====== Task data

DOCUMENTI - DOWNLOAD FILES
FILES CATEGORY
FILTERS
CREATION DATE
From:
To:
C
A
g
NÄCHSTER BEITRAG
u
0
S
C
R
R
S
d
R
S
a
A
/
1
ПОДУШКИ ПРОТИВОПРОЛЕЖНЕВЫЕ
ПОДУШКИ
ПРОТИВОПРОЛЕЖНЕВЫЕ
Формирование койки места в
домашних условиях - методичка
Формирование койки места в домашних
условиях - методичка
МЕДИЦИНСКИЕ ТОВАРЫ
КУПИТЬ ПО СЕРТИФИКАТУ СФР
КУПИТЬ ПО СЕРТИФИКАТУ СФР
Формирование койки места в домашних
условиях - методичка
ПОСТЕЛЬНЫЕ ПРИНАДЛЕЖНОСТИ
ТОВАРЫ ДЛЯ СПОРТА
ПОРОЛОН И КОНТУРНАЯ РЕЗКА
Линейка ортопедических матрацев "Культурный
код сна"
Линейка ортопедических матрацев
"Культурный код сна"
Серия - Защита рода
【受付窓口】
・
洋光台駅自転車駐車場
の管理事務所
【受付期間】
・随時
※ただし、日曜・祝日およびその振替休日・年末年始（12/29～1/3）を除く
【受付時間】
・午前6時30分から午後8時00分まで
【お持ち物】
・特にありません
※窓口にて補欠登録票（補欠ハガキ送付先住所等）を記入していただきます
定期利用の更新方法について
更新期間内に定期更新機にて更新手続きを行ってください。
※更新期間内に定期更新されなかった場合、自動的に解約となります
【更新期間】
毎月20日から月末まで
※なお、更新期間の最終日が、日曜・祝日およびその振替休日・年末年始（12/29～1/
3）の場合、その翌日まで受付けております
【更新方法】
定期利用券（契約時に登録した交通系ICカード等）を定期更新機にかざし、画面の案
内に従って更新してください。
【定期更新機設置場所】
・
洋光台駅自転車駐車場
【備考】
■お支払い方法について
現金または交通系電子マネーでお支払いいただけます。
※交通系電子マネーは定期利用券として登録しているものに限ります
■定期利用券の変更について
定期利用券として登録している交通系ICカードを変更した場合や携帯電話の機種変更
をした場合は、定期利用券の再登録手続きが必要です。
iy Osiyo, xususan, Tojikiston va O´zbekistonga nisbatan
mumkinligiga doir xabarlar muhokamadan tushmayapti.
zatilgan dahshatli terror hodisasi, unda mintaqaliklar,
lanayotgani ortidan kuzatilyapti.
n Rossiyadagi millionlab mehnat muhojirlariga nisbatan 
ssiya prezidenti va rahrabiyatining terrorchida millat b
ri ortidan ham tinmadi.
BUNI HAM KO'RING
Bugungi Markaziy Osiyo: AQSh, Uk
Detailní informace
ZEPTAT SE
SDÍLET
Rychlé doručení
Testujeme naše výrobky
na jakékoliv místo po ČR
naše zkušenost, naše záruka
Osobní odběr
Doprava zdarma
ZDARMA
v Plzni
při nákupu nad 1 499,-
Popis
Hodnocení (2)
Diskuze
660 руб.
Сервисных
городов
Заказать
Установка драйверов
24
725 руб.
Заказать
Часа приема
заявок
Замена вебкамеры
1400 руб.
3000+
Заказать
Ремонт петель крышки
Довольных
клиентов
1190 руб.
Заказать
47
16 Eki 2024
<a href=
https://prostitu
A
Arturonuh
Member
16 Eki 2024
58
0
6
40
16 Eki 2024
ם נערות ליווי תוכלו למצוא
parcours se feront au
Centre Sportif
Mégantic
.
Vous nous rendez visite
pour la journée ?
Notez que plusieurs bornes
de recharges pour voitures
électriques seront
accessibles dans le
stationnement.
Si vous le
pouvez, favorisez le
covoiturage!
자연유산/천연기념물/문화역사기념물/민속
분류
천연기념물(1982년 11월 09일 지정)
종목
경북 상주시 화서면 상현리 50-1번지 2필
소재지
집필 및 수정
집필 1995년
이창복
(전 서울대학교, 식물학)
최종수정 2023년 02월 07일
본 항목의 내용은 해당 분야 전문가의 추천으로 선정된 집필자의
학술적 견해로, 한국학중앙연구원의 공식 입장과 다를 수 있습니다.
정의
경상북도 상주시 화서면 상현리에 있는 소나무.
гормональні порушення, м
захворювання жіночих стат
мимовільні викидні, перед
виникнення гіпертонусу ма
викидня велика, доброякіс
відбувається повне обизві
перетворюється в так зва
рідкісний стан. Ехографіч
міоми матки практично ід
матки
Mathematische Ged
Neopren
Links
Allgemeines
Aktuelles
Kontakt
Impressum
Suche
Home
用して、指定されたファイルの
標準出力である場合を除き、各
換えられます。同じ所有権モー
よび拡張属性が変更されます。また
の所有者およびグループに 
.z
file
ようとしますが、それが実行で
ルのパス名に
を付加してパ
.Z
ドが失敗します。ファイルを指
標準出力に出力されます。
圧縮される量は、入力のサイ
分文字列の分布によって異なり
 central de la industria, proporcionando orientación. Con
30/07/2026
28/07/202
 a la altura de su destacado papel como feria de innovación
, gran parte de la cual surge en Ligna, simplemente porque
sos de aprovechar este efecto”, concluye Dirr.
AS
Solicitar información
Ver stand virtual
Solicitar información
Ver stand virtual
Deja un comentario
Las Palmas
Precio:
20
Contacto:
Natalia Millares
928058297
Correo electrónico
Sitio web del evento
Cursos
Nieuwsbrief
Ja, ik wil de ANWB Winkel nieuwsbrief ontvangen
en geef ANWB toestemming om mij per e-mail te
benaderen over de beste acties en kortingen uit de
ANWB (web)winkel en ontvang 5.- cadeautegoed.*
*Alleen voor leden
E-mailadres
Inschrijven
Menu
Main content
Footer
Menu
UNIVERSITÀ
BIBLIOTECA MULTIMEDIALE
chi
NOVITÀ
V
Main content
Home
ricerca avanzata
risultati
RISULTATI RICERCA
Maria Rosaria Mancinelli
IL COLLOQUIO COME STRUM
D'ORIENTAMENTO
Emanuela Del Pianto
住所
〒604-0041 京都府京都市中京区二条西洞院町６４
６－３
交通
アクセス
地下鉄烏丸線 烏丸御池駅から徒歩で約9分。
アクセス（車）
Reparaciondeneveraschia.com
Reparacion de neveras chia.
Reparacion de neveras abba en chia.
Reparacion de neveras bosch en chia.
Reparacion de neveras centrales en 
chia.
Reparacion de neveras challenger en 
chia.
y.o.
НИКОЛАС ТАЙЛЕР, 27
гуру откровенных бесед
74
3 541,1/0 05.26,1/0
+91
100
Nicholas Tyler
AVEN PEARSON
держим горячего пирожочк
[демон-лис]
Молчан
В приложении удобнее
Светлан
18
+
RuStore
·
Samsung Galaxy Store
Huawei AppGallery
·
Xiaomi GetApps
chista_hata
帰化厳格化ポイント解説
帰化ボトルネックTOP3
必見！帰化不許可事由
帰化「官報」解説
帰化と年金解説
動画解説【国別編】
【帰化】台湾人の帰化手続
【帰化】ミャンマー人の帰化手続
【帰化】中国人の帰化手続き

============

- Request:
Please count up the lines above that include the string "матрацев" and respond with the total alone.

- Exercise answer:
2